François MOREL, Pascal RABATE

Futuropolis, 2009
180 pages. 18 euros



Attention à l'arnaque. Ceci n'est pas une bande dessinée. On pourrait classer l'objet dans la rubrique "roman graphique". C'est à la mode. Ou bien pour être plus juste il s'agit d'un roman épistolaire illustré (à ma connaissance, réduite il est vrai, il n'y en a pas des masses). Voici pour l'identification de la bête. Soit un couple de retraités qui abreuvent leur voisine arroseuse de plante/ramasseuse de courrier de ces fameuses oeuvres d'art populaires que sont les cartes postales, ornementées d'une prose à l'humour variable, parfois nostalgiques, parfois rêveuses.

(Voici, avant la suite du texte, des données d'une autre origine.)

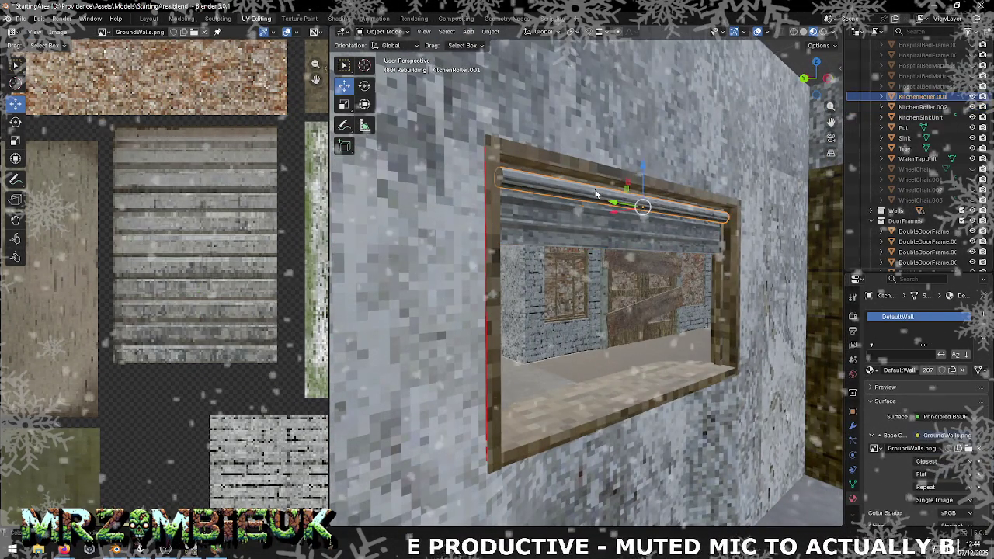
key("Tab")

François Morel se fend d'une petite introduction sympathique. Son cahier de vacances personnel se situe entre bons baisers de Bruges et les Deschiens. Tout semble ramener toujours l'acteur/auteur à ce qui contribua à le rendre célèbre à ses débuts. On est sensible (ou pas) à cette esthétique sociale modeste de la fin du siècle dernier, loin de la culture pop et plus près des petits déjeuners Ricoré du temps où leur emblème n'était pas devenu la famille nucléaire parfaite de quatre personnes avec labrador en option. On sent toujours dans ces envois de carte postale des quatre coins du monde la présence des blouses bleues à fleur en mélange coton-tergal et de l'encaustique à base de cire d'abeille. On retrouve amusé les petits travers qu'on a tous eu lors des messes du stylo bic pré-rentrée : l'écriture qui se redresse tout à coup à la faveur de la rencontre avec un coin, la signature hâtivement jetée par papa à côté de la sienne pour faire genre "si, si j'ai écrit aussi". Enfin un petit opus pas désagréable pour peu qu'on se laisse séduire par l'ambiance un peu obsolète qui s'en dégage.